Sejak Peraturan Menteri Pertanian Nomor 26 Tahun 2007, kemudian diperkuat melalui Undang-Undang Nomor 39 Tahun 2014 tentang Perkebunan, Undang-Undang Nomor 6 Tahun 2023, PP Nomor 26 Tahun 2021, Permentan Nomor 18 Tahun 2021, hingga berbagai surat edaran dan keputusan teknis Direktorat Jenderal Perkebunan, pesan negara sebenarnya sudah sangat jelas: perusahaan perkebunan wajib memfasilitasi pembangunan kebun masyarakat paling sedikit 20 persen.
Kata yang digunakan bukan “dapat”, bukan “dianjurkan”, melainkan wajib.
Namun, setelah hampir dua dekade regulasi itu lahir, pertanyaan besarnya justru semakin mengemuka bahwa mengapa kewajiban tersebut masih sulit terwujud?

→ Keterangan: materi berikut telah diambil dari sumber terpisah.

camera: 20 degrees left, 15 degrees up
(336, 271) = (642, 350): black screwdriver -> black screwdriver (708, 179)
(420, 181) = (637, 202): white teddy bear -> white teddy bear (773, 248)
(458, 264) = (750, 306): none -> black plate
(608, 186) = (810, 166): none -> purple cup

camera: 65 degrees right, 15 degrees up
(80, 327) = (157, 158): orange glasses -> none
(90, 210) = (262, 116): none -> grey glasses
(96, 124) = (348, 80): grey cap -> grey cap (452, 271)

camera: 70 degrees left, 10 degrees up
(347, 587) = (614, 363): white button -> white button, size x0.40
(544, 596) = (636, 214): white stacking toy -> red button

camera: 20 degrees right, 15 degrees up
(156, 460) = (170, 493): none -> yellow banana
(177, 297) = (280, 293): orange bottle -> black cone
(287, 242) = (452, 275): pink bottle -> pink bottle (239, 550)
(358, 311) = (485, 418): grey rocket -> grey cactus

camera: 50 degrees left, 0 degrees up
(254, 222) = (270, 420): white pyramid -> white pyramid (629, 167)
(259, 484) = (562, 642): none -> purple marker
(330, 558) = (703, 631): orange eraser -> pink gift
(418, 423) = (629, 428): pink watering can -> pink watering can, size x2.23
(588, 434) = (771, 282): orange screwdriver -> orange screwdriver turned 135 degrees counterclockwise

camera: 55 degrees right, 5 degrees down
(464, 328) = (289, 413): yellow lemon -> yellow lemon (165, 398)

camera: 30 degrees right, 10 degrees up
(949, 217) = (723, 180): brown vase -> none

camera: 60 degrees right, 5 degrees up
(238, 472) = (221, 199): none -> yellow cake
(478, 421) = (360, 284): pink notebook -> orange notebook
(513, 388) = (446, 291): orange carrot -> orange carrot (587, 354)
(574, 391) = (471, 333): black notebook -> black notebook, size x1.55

Jawabannya ternyata tidak sesederhana menyalahkan perusahaan atau pemerintah. Persoalan plasma adalah simpul dari berbagai persoalan hukum, birokrasi, ekonomi, politik, hingga konflik sosial yang saling berkaitan.
Regulasi Kuat, Pengawasan Lemah
Di Indonesia sebenarnya tidak kekurangan aturan. Yang sering menjadi persoalan adalah implementasi.
Banyak pemerintah daerah selama ini belum memiliki data yang benar-benar lengkap mengenai luas HGU, batas areal, usia izin, maupun status pelaksanaan kewajiban plasma oleh masing-masing perusahaan.
Ketika data dasar belum tertata dengan baik, pengawasan menjadi lemah. Akibatnya, pelaksanaan kewajiban plasma berjalan tanpa ukuran yang jelas.
Di sejumlah daerah, pemerintah baru mulai menginventarisasi perusahaan setelah muncul tuntutan dari masyarakat atau DPRD membentuk Panitia Khusus (Pansus).
Perbedaan Tafsir
Di lapangan, satu persoalan yang paling sering muncul adalah perbedaan penafsiran.
Sebagian perusahaan menganggap bantuan pupuk, bibit, alat panen, pembangunan jalan, hingga program CSR sudah merupakan bentuk plasma.
Padahal dalam berbagai regulasi, plasma berbeda dengan CSR.
CSR merupakan tanggung jawab sosial perusahaan yang bersifat luas, sedangkan plasma merupakan kewajiban hukum yang bertujuan memberikan manfaat ekonomi secara berkelanjutan kepada masyarakat melalui skema kemitraan.